Diğer üç ölçümüz ne:
3- Üreten Türkiye
4- Özgür Türkiye
5- Öncü Türkiye
Ölçümüz budur. Terazimiz budur.
Bu idealler, hedefler ve ölçüler için siyaset yapmakta, meclis çalışmalarına katkı sunmakta kararlıyız.

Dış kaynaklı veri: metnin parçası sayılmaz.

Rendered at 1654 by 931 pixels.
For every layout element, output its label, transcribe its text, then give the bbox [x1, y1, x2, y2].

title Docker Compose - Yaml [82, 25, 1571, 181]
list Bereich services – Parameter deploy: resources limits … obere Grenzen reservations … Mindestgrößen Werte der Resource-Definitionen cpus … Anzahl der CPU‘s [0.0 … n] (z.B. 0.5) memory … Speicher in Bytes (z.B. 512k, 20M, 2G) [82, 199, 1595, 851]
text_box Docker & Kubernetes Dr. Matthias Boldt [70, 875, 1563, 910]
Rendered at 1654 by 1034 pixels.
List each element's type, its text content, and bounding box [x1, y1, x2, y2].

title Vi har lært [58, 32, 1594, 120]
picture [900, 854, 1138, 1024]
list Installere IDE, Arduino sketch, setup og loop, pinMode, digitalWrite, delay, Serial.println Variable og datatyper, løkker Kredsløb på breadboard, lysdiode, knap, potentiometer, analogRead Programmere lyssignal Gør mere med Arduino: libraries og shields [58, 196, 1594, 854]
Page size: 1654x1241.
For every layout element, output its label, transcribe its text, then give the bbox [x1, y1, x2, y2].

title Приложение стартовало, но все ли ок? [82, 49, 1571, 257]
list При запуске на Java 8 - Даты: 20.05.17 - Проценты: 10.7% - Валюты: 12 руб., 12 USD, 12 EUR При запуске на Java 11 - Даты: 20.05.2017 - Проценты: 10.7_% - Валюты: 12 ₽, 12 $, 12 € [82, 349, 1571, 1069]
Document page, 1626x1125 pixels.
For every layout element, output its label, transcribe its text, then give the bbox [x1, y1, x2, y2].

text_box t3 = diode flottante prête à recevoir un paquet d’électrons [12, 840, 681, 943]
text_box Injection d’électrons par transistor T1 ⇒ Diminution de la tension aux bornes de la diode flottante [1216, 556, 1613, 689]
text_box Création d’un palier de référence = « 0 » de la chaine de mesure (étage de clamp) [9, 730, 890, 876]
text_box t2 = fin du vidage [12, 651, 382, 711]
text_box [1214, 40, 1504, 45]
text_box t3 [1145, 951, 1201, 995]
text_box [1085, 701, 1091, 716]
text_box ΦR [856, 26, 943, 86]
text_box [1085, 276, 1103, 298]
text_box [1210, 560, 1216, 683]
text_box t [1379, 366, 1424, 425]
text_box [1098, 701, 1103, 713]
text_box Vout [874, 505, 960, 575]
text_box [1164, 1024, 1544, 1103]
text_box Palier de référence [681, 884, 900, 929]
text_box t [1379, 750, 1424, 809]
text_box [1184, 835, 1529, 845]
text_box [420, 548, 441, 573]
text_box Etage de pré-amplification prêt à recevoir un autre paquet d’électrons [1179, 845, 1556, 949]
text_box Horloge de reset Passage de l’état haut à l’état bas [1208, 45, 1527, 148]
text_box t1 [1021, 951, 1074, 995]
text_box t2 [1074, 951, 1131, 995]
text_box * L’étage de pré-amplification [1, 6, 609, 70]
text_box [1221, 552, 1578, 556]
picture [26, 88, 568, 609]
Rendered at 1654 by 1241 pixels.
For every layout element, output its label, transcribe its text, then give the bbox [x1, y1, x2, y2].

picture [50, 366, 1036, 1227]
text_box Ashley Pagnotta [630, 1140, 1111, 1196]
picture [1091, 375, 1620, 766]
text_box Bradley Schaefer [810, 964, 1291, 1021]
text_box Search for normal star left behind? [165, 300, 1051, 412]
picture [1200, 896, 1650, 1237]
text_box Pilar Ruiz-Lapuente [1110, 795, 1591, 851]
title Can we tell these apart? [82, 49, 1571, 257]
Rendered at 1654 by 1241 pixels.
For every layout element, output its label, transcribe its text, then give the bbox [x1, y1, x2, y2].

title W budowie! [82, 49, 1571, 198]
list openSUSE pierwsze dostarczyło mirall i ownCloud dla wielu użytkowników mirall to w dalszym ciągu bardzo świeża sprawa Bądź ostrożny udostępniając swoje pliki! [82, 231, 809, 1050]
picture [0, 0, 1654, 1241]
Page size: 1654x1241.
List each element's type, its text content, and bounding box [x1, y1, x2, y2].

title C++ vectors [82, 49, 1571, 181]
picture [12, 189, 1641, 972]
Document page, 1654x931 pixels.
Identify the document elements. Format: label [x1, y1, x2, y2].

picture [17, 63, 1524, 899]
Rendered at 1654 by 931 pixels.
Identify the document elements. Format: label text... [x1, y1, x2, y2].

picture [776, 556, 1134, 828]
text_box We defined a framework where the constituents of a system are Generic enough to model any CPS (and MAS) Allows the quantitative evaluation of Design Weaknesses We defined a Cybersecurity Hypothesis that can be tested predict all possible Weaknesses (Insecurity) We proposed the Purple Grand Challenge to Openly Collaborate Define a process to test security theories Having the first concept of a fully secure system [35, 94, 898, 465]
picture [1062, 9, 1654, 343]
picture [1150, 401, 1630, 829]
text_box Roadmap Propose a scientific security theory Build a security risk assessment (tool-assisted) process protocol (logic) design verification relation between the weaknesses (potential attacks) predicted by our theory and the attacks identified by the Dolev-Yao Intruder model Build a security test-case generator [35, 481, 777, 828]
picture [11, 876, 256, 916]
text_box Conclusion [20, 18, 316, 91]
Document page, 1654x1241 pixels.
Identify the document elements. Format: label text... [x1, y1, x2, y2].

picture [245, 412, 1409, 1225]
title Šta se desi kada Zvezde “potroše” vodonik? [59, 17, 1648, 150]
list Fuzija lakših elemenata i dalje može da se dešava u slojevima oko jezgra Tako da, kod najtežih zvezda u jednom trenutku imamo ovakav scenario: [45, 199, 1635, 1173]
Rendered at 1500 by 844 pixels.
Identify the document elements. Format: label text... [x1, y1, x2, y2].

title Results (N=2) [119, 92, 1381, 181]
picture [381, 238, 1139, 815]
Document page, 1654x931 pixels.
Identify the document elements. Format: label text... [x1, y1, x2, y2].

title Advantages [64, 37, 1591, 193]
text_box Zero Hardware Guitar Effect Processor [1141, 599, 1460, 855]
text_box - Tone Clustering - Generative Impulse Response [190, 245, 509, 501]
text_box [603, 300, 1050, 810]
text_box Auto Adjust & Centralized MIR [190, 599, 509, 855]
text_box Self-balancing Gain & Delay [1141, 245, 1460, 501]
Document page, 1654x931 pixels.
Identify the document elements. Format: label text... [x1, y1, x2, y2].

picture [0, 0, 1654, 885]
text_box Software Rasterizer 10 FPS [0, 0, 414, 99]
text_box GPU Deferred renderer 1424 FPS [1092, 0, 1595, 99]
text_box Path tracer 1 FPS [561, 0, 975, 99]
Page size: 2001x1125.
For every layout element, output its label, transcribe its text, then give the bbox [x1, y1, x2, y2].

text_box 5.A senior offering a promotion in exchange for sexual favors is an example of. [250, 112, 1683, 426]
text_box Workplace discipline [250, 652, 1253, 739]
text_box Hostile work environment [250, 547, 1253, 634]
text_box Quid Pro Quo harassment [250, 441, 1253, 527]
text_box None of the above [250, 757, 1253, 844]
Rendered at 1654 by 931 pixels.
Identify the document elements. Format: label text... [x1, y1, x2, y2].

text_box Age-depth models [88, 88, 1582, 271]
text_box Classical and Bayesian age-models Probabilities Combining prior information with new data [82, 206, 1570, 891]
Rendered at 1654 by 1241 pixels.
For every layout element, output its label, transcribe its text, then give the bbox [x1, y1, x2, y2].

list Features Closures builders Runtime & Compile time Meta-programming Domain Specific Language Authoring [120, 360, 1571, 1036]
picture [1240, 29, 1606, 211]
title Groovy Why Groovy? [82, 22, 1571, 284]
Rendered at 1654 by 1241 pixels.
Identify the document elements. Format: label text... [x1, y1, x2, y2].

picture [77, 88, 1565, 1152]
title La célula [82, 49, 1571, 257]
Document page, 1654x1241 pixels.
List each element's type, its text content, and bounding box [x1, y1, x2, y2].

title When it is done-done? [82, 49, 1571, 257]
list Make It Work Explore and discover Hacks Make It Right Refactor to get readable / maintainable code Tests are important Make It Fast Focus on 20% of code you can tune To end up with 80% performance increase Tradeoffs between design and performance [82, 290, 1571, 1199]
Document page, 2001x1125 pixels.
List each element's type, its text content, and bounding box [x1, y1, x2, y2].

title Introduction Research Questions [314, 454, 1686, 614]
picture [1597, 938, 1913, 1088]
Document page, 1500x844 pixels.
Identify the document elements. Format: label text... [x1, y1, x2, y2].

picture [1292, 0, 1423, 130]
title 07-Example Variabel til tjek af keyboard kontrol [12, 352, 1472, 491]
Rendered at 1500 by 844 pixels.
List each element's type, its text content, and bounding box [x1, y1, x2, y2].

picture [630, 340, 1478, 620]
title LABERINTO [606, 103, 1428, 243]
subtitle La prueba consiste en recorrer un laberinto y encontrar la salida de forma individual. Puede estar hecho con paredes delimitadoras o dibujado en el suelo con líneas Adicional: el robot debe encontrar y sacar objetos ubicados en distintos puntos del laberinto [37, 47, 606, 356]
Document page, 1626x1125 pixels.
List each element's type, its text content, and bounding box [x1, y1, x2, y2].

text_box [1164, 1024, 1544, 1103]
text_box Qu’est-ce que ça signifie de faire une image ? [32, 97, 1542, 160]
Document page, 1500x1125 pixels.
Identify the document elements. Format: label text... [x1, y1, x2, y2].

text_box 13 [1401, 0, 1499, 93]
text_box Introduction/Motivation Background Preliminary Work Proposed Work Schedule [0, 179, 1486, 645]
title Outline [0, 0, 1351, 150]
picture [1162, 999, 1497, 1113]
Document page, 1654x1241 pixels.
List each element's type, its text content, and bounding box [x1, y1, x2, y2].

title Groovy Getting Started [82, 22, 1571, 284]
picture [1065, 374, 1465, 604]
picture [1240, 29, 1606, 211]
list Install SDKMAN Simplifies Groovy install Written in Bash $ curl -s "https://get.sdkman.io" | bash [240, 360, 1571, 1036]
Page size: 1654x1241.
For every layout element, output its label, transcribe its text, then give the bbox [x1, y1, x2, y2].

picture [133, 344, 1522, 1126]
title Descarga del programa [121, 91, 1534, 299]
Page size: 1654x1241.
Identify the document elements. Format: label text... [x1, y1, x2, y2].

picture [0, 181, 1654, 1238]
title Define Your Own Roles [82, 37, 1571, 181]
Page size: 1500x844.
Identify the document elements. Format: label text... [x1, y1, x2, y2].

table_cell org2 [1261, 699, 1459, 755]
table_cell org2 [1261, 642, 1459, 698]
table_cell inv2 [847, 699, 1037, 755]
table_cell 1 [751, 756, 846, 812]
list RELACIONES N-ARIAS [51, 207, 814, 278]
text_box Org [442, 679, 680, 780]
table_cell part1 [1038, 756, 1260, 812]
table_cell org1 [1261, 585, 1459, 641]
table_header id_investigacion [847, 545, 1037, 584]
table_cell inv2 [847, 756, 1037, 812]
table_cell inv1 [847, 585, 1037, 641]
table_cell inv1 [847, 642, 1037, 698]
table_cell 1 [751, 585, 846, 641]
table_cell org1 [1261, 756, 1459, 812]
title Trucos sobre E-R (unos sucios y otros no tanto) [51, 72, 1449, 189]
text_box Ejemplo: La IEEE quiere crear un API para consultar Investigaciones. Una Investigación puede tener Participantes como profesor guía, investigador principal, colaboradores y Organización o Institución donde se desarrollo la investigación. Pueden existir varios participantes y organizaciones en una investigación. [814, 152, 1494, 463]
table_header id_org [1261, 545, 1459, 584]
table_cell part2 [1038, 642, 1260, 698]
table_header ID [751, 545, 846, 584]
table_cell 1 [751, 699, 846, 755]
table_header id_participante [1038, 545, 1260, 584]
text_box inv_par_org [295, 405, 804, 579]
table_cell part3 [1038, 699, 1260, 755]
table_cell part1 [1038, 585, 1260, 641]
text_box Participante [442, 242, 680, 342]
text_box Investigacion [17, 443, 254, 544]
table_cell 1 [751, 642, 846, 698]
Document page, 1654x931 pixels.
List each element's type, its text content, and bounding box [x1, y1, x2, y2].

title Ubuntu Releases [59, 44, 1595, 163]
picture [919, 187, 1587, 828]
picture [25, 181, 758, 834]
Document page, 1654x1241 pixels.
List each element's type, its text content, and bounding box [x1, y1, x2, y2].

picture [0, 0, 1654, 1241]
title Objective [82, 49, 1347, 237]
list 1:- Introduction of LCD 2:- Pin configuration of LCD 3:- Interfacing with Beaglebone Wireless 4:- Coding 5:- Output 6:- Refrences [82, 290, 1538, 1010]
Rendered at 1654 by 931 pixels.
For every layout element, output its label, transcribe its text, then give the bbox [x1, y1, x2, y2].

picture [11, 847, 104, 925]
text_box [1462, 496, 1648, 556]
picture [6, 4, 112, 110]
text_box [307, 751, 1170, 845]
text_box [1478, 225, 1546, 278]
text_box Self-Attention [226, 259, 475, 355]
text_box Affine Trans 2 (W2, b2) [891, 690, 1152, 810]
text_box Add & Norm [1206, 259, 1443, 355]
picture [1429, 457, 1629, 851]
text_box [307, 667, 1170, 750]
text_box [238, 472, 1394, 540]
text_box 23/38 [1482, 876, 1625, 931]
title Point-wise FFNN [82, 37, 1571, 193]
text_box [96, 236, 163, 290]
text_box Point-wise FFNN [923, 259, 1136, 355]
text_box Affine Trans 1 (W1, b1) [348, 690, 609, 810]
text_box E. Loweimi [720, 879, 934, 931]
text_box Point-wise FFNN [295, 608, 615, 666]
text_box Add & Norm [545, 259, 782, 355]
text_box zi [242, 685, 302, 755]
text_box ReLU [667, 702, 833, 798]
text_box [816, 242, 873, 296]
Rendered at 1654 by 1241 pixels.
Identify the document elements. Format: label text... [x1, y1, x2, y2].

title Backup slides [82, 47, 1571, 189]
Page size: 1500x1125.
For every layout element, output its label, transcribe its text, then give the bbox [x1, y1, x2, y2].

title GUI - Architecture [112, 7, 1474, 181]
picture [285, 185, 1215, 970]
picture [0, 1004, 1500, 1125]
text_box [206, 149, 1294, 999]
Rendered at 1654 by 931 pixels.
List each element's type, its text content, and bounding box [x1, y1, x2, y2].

Buradan iktidara sesleniyorum. Gelin israftan vazgeçin. Yolsuzluk ekonomisini terk edin. Türkiye’nin kalkınmasını istiyorsanız? Kamuda israfı, ekonomide yolsuzluğu, atamalarda adam kayırmayı bırakın. Bunları yaptığınız gün; emin olun başarılı olursunuz, biz de size destek oluruz. Milletimize hizmet noktasında onur ve huzur içerisinde olduğumuz bu tarihi günümüze bedenen ve kalben eşlik eden herkese, her kardeşime, milletimin bütün fertlerine minnet ve şükranlarımı sunuyor, hepinizi Allah’a emanet ediyorum. Allah, önce ahlak ve maneviyat, emanet ve ehliyet, liyakat ve mesuliyet siyaseti noktasında yar ve yardımcımız olsun.